Extrait
"""

Sur les tissus sensibles à la chaleur, le durcissement UV standard présente depuis toujours un problème sournois : l’absorption thermique. Le support se déforme avant que l’encre ne soit entièrement réticulée, ce qui ne se remarque qu’une fois qu’il est trop tard.
Nous avons développé une lampe de durcissement UV à haute vitesse qui limite la charge thermique sur le matériau tout en délivrant la densité de photons nécessaire à une polymérisation instantanée. Le cœur du système repose sur une architecture à source froide centrée sur une lampe à vapeur de mercure haute pression, associée à des réflecteurs dichroïques et à une émission spectrale ajustée pour correspondre aux photoinitiateurs de l’encre.

"""

(Entrées enregistrées)
"""

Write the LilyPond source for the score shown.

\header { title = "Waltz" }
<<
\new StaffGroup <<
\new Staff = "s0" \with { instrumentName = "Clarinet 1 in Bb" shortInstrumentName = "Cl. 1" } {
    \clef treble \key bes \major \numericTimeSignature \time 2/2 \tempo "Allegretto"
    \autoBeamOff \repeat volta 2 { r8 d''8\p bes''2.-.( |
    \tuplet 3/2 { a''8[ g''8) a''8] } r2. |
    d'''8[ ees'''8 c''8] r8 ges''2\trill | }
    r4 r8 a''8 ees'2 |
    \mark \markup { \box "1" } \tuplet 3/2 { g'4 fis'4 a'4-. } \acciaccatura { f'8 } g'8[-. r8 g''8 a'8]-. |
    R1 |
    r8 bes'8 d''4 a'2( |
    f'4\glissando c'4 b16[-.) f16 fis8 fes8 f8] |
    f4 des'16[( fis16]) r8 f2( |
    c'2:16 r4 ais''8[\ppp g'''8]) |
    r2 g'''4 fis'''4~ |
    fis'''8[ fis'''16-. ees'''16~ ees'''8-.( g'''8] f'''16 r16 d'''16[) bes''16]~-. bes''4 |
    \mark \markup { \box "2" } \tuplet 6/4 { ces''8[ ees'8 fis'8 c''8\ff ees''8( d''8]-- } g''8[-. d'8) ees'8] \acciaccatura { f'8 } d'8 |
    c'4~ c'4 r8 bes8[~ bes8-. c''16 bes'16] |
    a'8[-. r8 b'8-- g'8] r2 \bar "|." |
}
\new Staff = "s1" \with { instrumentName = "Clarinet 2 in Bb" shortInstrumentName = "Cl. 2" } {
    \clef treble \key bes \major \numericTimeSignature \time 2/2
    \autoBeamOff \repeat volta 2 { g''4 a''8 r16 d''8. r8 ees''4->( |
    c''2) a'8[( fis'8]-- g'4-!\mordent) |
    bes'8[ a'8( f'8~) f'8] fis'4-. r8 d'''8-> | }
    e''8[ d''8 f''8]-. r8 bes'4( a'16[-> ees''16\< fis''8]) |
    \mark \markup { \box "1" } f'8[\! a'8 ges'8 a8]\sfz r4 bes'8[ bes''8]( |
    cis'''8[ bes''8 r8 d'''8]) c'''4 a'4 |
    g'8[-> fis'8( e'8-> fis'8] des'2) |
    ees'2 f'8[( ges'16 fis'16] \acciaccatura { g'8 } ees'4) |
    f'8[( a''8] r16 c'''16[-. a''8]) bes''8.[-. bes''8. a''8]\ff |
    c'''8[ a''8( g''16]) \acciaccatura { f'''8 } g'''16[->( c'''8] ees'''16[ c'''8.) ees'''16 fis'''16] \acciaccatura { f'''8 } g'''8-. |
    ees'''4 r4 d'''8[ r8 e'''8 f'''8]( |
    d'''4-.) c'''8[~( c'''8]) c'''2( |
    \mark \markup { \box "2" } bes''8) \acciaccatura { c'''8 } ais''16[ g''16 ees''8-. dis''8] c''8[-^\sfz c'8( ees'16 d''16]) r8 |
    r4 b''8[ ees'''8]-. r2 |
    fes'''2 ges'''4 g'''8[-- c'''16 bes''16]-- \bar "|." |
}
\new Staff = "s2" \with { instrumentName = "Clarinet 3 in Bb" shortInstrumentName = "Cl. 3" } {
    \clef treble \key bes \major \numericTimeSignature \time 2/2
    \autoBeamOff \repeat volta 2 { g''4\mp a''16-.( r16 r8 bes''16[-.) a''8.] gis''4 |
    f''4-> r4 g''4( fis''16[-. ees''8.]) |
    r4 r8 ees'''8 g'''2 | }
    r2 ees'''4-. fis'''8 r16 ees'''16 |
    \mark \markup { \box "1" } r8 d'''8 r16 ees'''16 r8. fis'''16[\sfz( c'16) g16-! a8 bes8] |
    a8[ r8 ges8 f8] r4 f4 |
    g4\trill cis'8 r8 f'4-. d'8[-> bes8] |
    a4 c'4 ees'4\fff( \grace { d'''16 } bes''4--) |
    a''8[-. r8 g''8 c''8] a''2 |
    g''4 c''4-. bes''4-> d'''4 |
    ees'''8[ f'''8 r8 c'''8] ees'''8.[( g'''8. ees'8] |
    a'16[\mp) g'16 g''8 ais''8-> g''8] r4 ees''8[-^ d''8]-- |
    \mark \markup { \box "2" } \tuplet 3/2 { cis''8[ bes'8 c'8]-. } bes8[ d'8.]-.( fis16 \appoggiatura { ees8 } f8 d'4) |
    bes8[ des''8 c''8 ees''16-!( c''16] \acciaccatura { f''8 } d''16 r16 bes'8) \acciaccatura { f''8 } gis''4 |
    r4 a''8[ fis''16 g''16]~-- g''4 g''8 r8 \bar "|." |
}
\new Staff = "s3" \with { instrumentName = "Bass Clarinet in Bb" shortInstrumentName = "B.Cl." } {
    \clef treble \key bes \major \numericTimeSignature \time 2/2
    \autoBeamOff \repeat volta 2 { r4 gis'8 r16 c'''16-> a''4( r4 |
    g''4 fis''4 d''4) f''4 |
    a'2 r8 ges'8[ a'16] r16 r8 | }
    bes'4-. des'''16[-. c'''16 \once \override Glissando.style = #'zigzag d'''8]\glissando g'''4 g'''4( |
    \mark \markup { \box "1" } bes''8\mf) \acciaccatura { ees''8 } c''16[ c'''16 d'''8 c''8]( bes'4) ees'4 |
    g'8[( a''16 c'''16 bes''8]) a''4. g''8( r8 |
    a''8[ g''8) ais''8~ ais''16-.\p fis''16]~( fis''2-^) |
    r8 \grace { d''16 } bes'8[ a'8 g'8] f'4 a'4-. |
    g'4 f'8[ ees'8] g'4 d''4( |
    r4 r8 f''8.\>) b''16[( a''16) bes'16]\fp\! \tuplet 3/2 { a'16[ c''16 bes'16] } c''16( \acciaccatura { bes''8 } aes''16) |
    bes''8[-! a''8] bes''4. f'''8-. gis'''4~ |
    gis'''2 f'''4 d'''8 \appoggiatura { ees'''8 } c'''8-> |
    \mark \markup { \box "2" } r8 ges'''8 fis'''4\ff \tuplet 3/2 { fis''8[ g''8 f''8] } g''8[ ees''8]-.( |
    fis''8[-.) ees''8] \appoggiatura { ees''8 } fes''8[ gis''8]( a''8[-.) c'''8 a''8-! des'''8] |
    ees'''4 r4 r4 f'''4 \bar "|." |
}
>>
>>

"""

Mise en pratique
a. Recopiez s'il vous plaît le passage de l'extrait qui commence à « Sur les tissus » et se termine à « est trop tard. ».
b. D'après l'extrait, à quoi la lampe à vapeur de mercure haute pression est-elle associée ?
Vous n'avez pas besoin de la liste.

Réponses attendues
a.
Sur les tissus sensibles à la chaleur, le durcissement UV standard présente depuis toujours un problème sournois : l’absorption thermique. Le support se déforme avant que l’encre ne soit entièrement réticulée, ce qui ne se remarque qu’une fois qu’il est trop tard.

b. À des réflecteurs dichroïques et à une émission spectrale ajustée pour correspondre aux photoinitiateurs de l'encre.